Pode parecer audacioso, e pretensioso, querer contestar, num pequeno artigo, uma tese tão arraigada nos espíritos. Mas a própria enormidade do “equívoco” nos indica que sua correção deve ser tentada no terreno político e informacional.

Mas vamos aos fatos. O evento fundador da história (escrita) do Brasil está mal definido. Considerando-o sob diversos ângulos nós veremos que mesmo do ponto de vista europeu não houve descoberta, ou melhor, o descobrimento não pode ter sido português.
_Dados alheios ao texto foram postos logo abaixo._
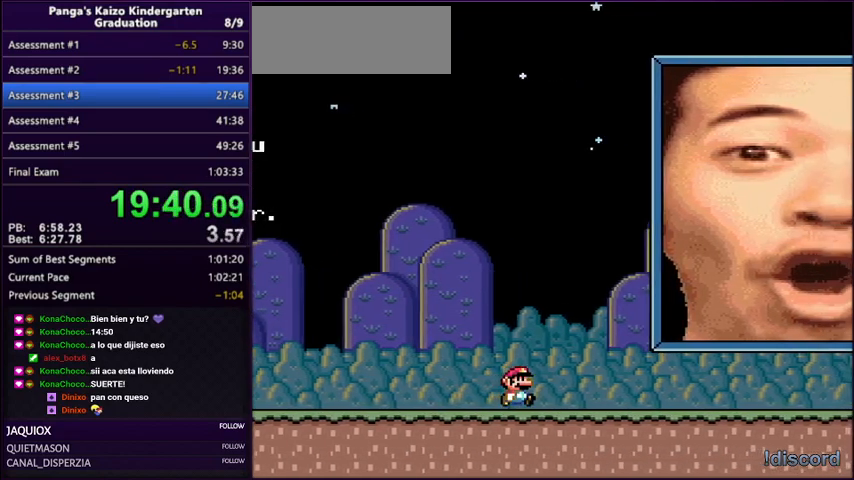
{"buttons": ["Y"], "events": []}
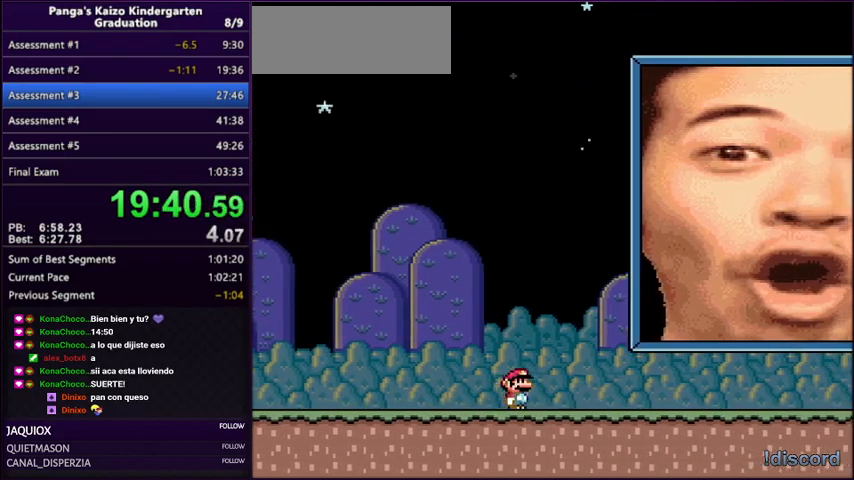
{"buttons": ["Y"], "events": []}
Isto porque Colombo precedeu os portugueses não somente ao “descobrir” as Antilhas, em 1492, como também quando localizou a terra firme (o continente), em sua terceira viagem, em 1498. Ora, nós temos aí um fato irrefutável: como se trata de territórios contíguos, qualquer outra “descoberta” ao longo da costa desse continente está, evidentemente, subordinada à descoberta espanhola. Se assim não fosse, nós teríamos uma infinidade de descobertas!

Portanto, o “Descobrimento do Brasil” não pode estar desvinculado do “Descobrimento da América”. Não pode haver descobrimento em separado. A chegada de Cabral ao Brasil está associada à chegada de Colombo à América e é secundária em relação a esta. (Isto é tão patente que, na Europa, afora Portugal, Cabral é praticamente desconhecido).

Também, de acordo com o contexto da época não se poderia dizer que houve descobrimento especificamente português. Pois é quase impossível – visto a espionagem (e a política de sigilo) – que D. Manuel não tivesse sido informado, ainda em 1498 ou 1499, da localização do continente. E mesmo que ele não soubesse! A vigência, desde 1494, do Tratado de Tordesilhas, indica que essas terras eram virtuais possessões portuguesas e espanholas. Eles já as vislumbravam: afinal de contas, não é comum legislar sobre quimeras!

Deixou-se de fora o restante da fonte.